● Activity
Repeat the records below exactly as they appear, leaving out any pictures.

-.-.-

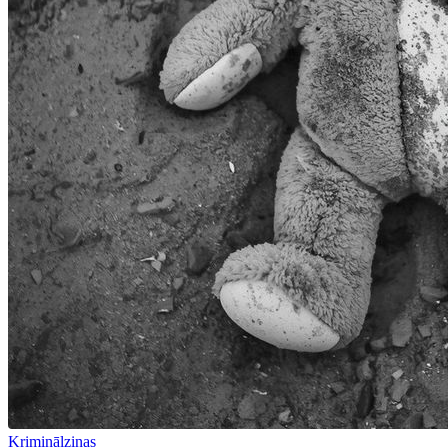
Kriminālziņas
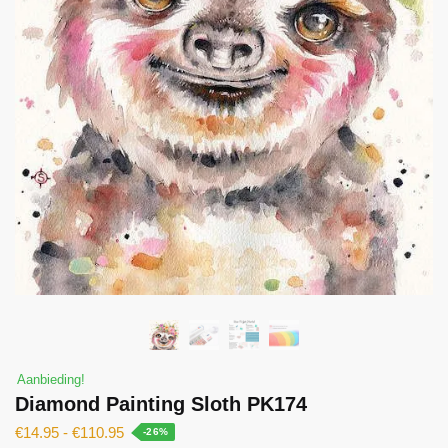
Aanbieding!
Diamond Painting Sloth PK174
€
14.95
-
€
110.95
-26%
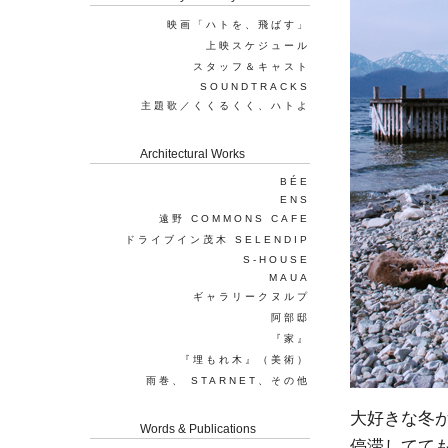
映画「ハトを、飛ばす」
上映スケジュール
スタッフ＆キャスト
SOUNDTRACKS
主題歌／くくるくく、ハトよ
Architectural Works
BÉE
ENS
遠野 COMMONS CAFE
ドライブイン茂木 SELENDIP
S-HOUSE
MAUA
ギャラリークヌルプ
阿部邸
『家』
『埋もれ木』（美術）
雨巻、 STARNET、その他
大好きな冬
Words & Publications
停滞してて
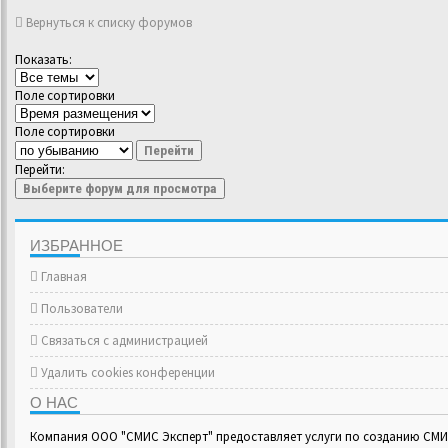
Вернуться к списку форумов
Показать:
Поле сортировки
Поле сортировки
Перейти
Перейти:
Выберите форум для просмотра
ИЗБРАННОЕ
Главная
Пользователи
Связаться с администрацией
Удалить cookies конференции
О НАС
Компания ООО "СМИС Эксперт" предоставляет услуги по созданию СМИ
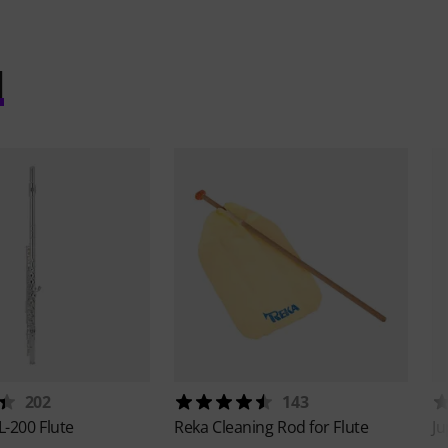
l
202
143
L-200 Flute
Reka
Cleaning Rod for Flute
Ju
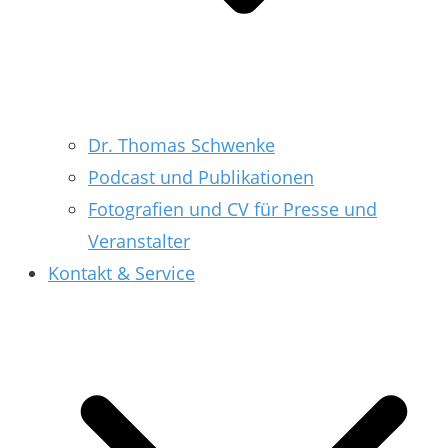
Dr. Thomas Schwenke
Podcast und Publikationen
Fotografien und CV für Presse und
Veranstalter
Kontakt & Service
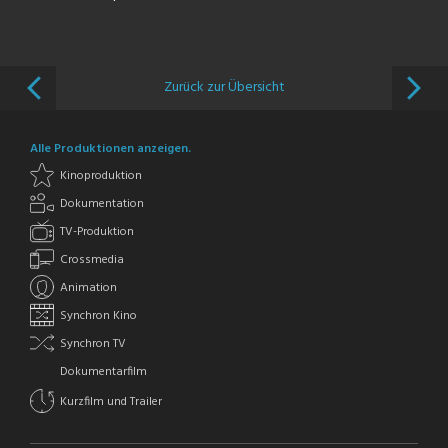
Zurück zur Übersicht
Alle Produktionen anzeigen.
Kinoproduktion
Dokumentation
TV-Produktion
Crossmedia
Animation
Synchron Kino
Synchron TV
Dokumentarfilm
Kurzfilm und Trailer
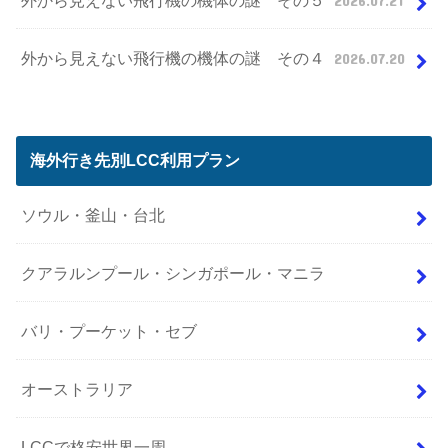
外から見えない飛行機の機体の謎 その４
2026.07.20
海外行き先別LCC利用プラン
ソウル・釜山・台北
クアラルンプール・シンガポール・マニラ
バリ・プーケット・セブ
オーストラリア
LCCで格安世界一周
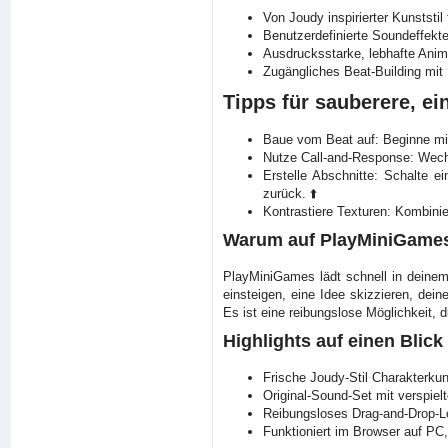
Von Joudy inspirierter Kunststil
Benutzerdefinierte Soundeffekt
Ausdrucksstarke, lebhafte Anima
Zugängliches Beat-Building mit 
Tipps für sauberere, e
Baue vom Beat auf: Beginne mit
Nutze Call-and-Response: Wechs
Erstelle Abschnitte: Schalte 
zurück. ⬆️
Kontrastiere Texturen: Kombini
Warum auf PlayMiniGames
PlayMiniGames lädt schnell in deinem 
einsteigen, eine Idee skizzieren, dei
Es ist eine reibungslose Möglichkeit, 
Highlights auf einen Blick
Frische Joudy-Stil Charakterkun
Original-Sound-Set mit verspielt
Reibungsloses Drag-and-Drop-L
Funktioniert im Browser auf PC,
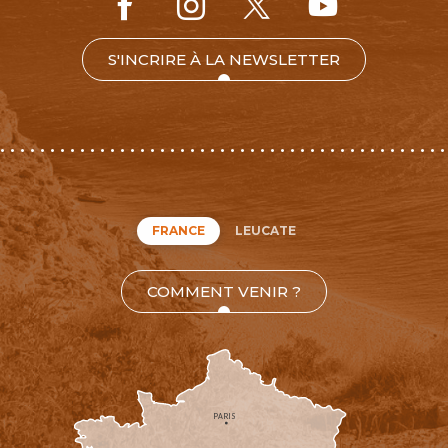
S'INCRIRE À LA NEWSLETTER
FRANCE
LEUCATE
COMMENT VENIR ?
PARIS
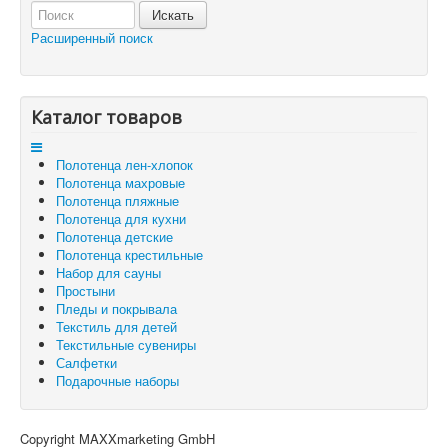
Отложенные товары
Расширенный поиск
Вы здесь:
Главная
Корзина
Каталог товаров
Полотенца лен-хлопок
Полотенца махровые
Полотенца пляжные
Полотенца для кухни
Полотенца детские
Полотенца крестильные
Набор для сауны
Простыни
Пледы и покрывала
Текстиль для детей
Текстильные сувениры
Салфетки
Подарочные наборы
Copyright MAXXmarketing GmbH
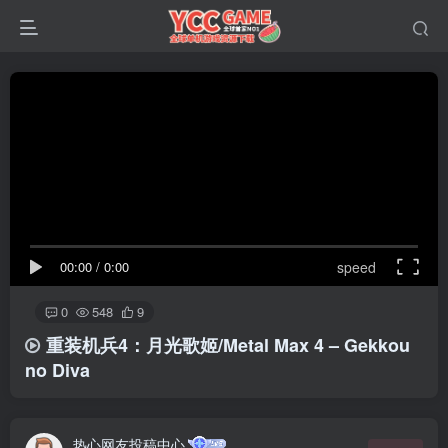
00:00
/
0:00
speed
0
548
9
重装机兵4：月光歌姬/Metal Max 4 – Gekkou
no Diva
热心网友投稿中心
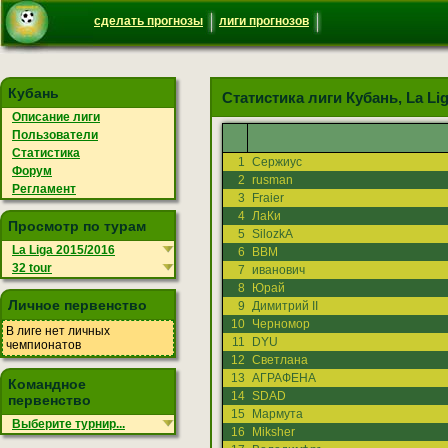
сделать прогнозы
лиги прогнозов
Кубань
Статистика лиги Кубань, La Liga
Описание лиги
Пользователи
Статистика
1
Сержиус
Форум
2
rusman
Регламент
3
Fraier
4
ЛаКи
Просмотр по турам
5
SilozkA
La Liga 2015/2016
6
ВВМ
32 tour
7
иванович
8
Юрай
Личное первенство
9
Димитрий II
10
Черномор
В лиге нет личных
11
DYU
чемпионатов
12
Светлана
13
АГРАФЕНА
Командное
14
SDAD
первенство
15
Мармута
Выберите турнир...
16
Miksher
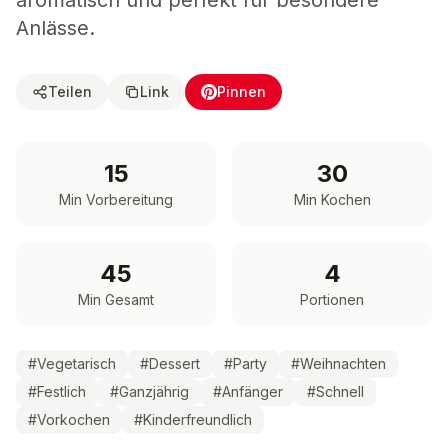
aromatisch und perfekt für besondere
Anlässe.
Teilen
Link
Pinnen
15
30
Min Vorbereitung
Min Kochen
45
4
Min Gesamt
Portionen
#
Vegetarisch
#
Dessert
#
Party
#
Weihnachten
#
Festlich
#
Ganzjährig
#
Anfänger
#
Schnell
#
Vorkochen
#
Kinderfreundlich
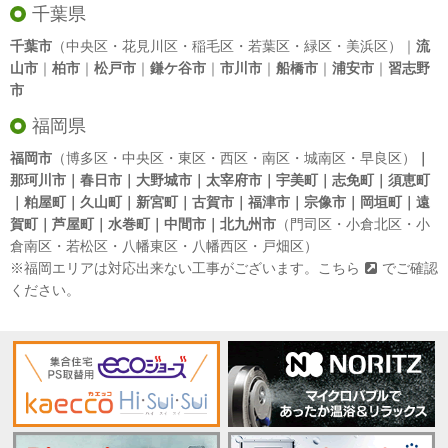
千葉県
千葉市
（中央区・花見川区・稲毛区・若葉区・緑区・美浜区）｜
流
山市
｜
柏市
｜
松戸市
｜
鎌ケ谷市
｜
市川市
｜
船橋市
｜
浦安市
｜
習志野
市
福岡県
福岡市
（博多区・中央区・東区・西区・南区・城南区・早良区）
｜
那珂川市｜春日市｜大野城市｜太宰府市｜宇美町｜志免町｜須恵町
｜粕屋町｜久山町｜新宮町｜古賀市｜福津市｜宗像市｜岡垣町｜遠
賀町｜芦屋町｜水巻町｜中間市｜北九州市
（門司区・小倉北区・小
倉南区・若松区・八幡東区・八幡西区・戸畑区）
※福岡エリアは対応出来ない工事がございます。
こちら
でご確認
ください。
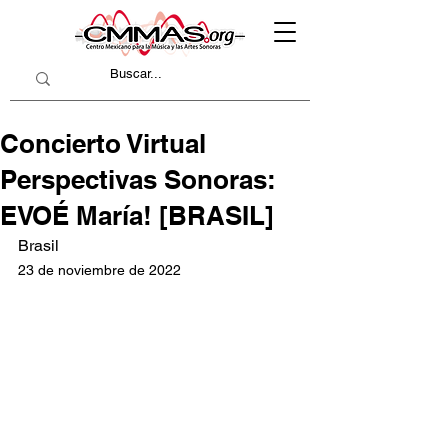
Concierto Virtual
Perspectivas Sonoras:
EVOÉ María! [BRASIL]
Brasil
23 de noviembre de 2022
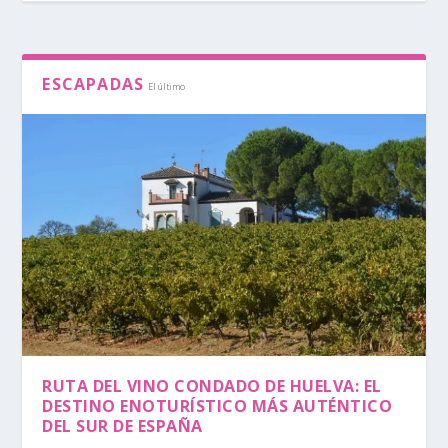
ESCAPADAS
El último
RUTA DEL VINO CONDADO DE HUELVA: EL
DESTINO ENOTURÍSTICO MÁS AUTÉNTICO
DEL SUR DE ESPAÑA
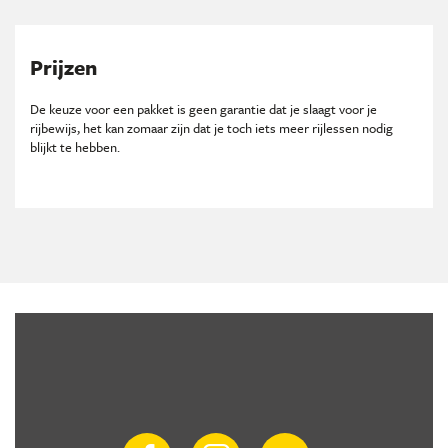
Prijzen
De keuze voor een pakket is geen garantie dat je slaagt voor je
rijbewijs, het kan zomaar zijn dat je toch iets meer rijlessen nodig
blijkt te hebben.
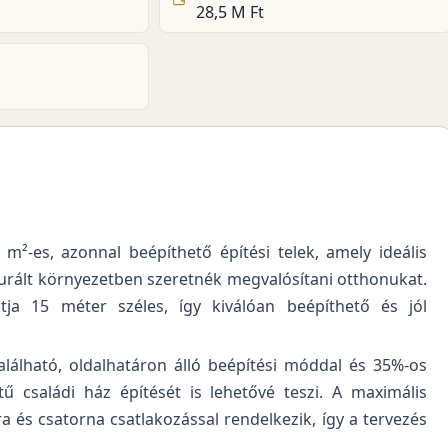
28,5 M Ft
²-es, azonnal beépíthető építési telek, amely ideális
turált környezetben szeretnék megvalósítani otthonukat.
tja 15 méter széles, így kiválóan beépíthető és jól
alálható, oldalhatáron álló beépítési móddal és 35%-os
ű családi ház építését is lehetővé teszi. A maximális
a és csatorna csatlakozással rendelkezik, így a tervezés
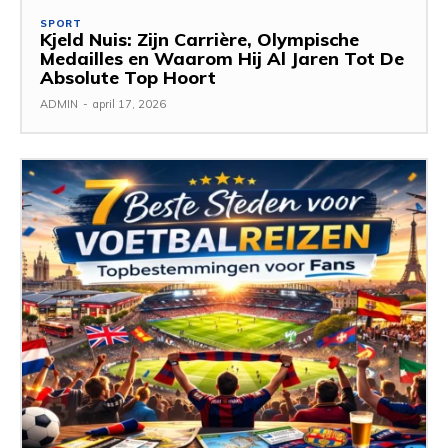
SPORT
Kjeld Nuis: Zijn Carrière, Olympische
Medailles en Waarom Hij Al Jaren Tot De
Absolute Top Hoort
ADMIN
-
april 17, 2026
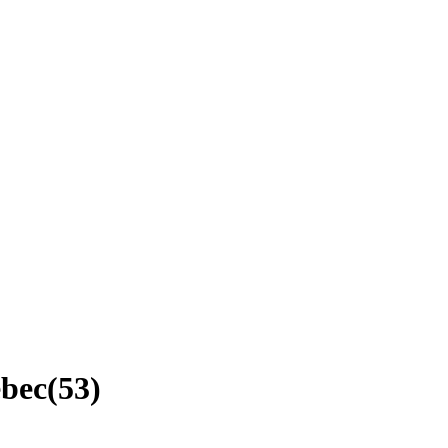
ébec
(
53
)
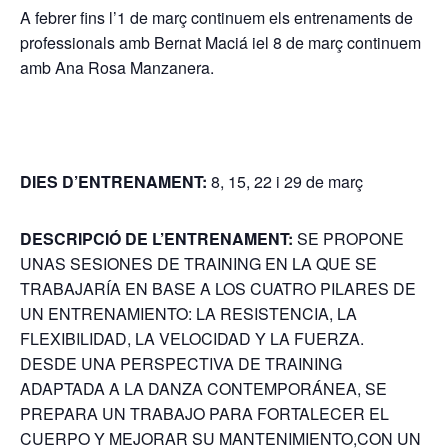
A febrer fins l’1 de març continuem els entrenaments de
professionals amb Bernat Maciá iel 8 de març continuem
amb Ana Rosa Manzanera.
DIES D’ENTRENAMENT:
8, 15, 22 i 29 de març
DESCRIPCIÓ DE L’ENTRENAMENT:
SE PROPONE
UNAS SESIONES DE TRAINING EN LA QUE SE
TRABAJARÍA EN BASE A LOS CUATRO PILARES DE
UN ENTRENAMIENTO: LA RESISTENCIA, LA
FLEXIBILIDAD, LA VELOCIDAD Y LA FUERZA.
DESDE UNA PERSPECTIVA DE TRAINING
ADAPTADA A LA DANZA CONTEMPORÁNEA, SE
PREPARA UN TRABAJO PARA FORTALECER EL
CUERPO Y MEJORAR SU MANTENIMIENTO,CON UN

-.-.-

● Solution for this problem
Kriminālziņas
Aanbieding!
Diamond Painting Sloth PK174
€
14.95
-
€
110.95
-26%
映画「ハトを、飛ばす」
上映スケジュール
スタッフ＆キャスト
SOUNDTRACKS
主題歌／くくるくく、ハトよ
Architectural Works
BÉE
ENS
遠野 COMMONS CAFE
ドライブイン茂木 SELENDIP
S-HOUSE
MAUA
ギャラリークヌルプ
阿部邸
『家』
『埋もれ木』（美術）
雨巻、 STARNET、その他
大好きな冬
Words & Publications
停滞してて
Вернуться к списку форумов
Показать:
Поле сортировки
Поле сортировки
Перейти
Перейти:
Выберите форум для просмотра
ИЗБРАННОЕ
Главная
Пользователи
Связаться с администрацией
Удалить cookies конференции
О НАС
Компания ООО "СМИС Эксперт" предоставляет услуги по созданию СМИ
l
202
143
L-200 Flute
Reka
Cleaning Rod for Flute
Ju
Dr. Thomas Schwenke
Podcast und Publikationen
Fotografien und CV für Presse und
Veranstalter
Kontakt & Service
Zurück zur Übersicht
Alle Produktionen anzeigen.
Kinoproduktion
Dokumentation
TV-Produktion
Crossmedia
Animation
Synchron Kino
Synchron TV
Dokumentarfilm
Kurzfilm und Trailer
外から見えない飛行機の機体の謎 その４
2026.07.20
海外行き先別LCC利用プラン
ソウル・釜山・台北
クアラルンプール・シンガポール・マニラ
バリ・プーケット・セブ
オーストラリア
LCCで格安世界一周
Von Joudy inspirierter Kunststil
Benutzerdefinierte Soundeffekt
Ausdrucksstarke, lebhafte Anima
Zugängliches Beat-Building mit 
Tipps für sauberere, e
Baue vom Beat auf: Beginne mit
Nutze Call-and-Response: Wechs
Erstelle Abschnitte: Schalte 
zurück. ⬆️
Kontrastiere Texturen: Kombini
Warum auf PlayMiniGames
PlayMiniGames lädt schnell in deinem 
einsteigen, eine Idee skizzieren, dei
Es ist eine reibungslose Möglichkeit, 
Highlights auf einen Blick
Frische Joudy-Stil Charakterkun
Original-Sound-Set mit verspielt
Reibungsloses Drag-and-Drop-L
Funktioniert im Browser auf PC,
S'INCRIRE À LA NEWSLETTER
FRANCE
LEUCATE
COMMENT VENIR ?
PARIS
Отложенные товары
Расширенный поиск
Вы здесь:
Главная
Корзина
Каталог товаров
Полотенца лен-хлопок
Полотенца махровые
Полотенца пляжные
Полотенца для кухни
Полотенца детские
Полотенца крестильные
Набор для сауны
Простыни
Пледы и покрывала
Текстиль для детей
Текстильные сувениры
Салфетки
Подарочные наборы
Copyright MAXXmarketing GmbH
00:00
/
0:00
speed
0
548
9
重装机兵4：月光歌姬/Metal Max 4 – Gekkou
no Diva
热心网友投稿中心
сделать прогнозы
лиги прогнозов
Кубань
Статистика лиги Кубань, La Liga
Описание лиги
Пользователи
Статистика
1
Сержиус
Форум
2
rusman
Регламент
3
Fraier
4
ЛаКи
Просмотр по турам
5
SilozkA
La Liga 2015/2016
6
ВВМ
32 tour
7
иванович
8
Юрай
Личное первенство
9
Димитрий II
10
Черномор
В лиге нет личных
11
DYU
чемпионатов
12
Светлана
13
АГРАФЕНА
Командное
14
SDAD
первенство
15
Мармута
Выберите турнир...
16
Miksher
aromatisch und perfekt für besondere
Anlässe.
Teilen
Link
Pinnen
15
30
Min Vorbereitung
Min Kochen
45
4
Min Gesamt
Portionen
#
Vegetarisch
#
Dessert
#
Party
#
Weihnachten
#
Festlich
#
Ganzjährig
#
Anfänger
#
Schnell
#
Vorkochen
#
Kinderfreundlich
千葉県
千葉市
（中央区・花見川区・稲毛区・若葉区・緑区・美浜区）｜
流
山市
｜
柏市
｜
松戸市
｜
鎌ケ谷市
｜
市川市
｜
船橋市
｜
浦安市
｜
習志野
市
福岡県
福岡市
（博多区・中央区・東区・西区・南区・城南区・早良区）
｜
那珂川市｜春日市｜大野城市｜太宰府市｜宇美町｜志免町｜須恵町
｜粕屋町｜久山町｜新宮町｜古賀市｜福津市｜宗像市｜岡垣町｜遠
賀町｜芦屋町｜水巻町｜中間市｜北九州市
（門司区・小倉北区・小
倉南区・若松区・八幡東区・八幡西区・戸畑区）
※福岡エリアは対応出来ない工事がございます。
こちら
でご確認
ください。
Concierto Virtual
Perspectivas Sonoras:
EVOÉ María! [BRASIL]
Brasil
23 de noviembre de 2022
ESCAPADAS
El último
RUTA DEL VINO CONDADO DE HUELVA: EL
DESTINO ENOTURÍSTICO MÁS AUTÉNTICO
DEL SUR DE ESPAÑA
Prijzen
De keuze voor een pakket is geen garantie dat je slaagt voor je
rijbewijs, het kan zomaar zijn dat je toch iets meer rijlessen nodig
blijkt te hebben.
28,5 M Ft
²-es, azonnal beépíthető építési telek, amely ideális
turált környezetben szeretnék megvalósítani otthonukat.
tja 15 méter széles, így kiválóan beépíthető és jól
alálható, oldalhatáron álló beépítési móddal és 35%-os
ű családi ház építését is lehetővé teszi. A maximális
a és csatorna csatlakozással rendelkezik, így a tervezés
SPORT
Kjeld Nuis: Zijn Carrière, Olympische
Medailles en Waarom Hij Al Jaren Tot De
Absolute Top Hoort
ADMIN
-
april 17, 2026
ébec
(
53
)
A febrer fins l’1 de març continuem els entrenaments de
professionals amb Bernat Maciá iel 8 de març continuem
amb Ana Rosa Manzanera.
DIES D’ENTRENAMENT:
8, 15, 22 i 29 de març
DESCRIPCIÓ DE L’ENTRENAMENT:
SE PROPONE
UNAS SESIONES DE TRAINING EN LA QUE SE
TRABAJARÍA EN BASE A LOS CUATRO PILARES DE
UN ENTRENAMIENTO: LA RESISTENCIA, LA
FLEXIBILIDAD, LA VELOCIDAD Y LA FUERZA.
DESDE UNA PERSPECTIVA DE TRAINING
ADAPTADA A LA DANZA CONTEMPORÁNEA, SE
PREPARA UN TRABAJO PARA FORTALECER EL
CUERPO Y MEJORAR SU MANTENIMIENTO,CON UN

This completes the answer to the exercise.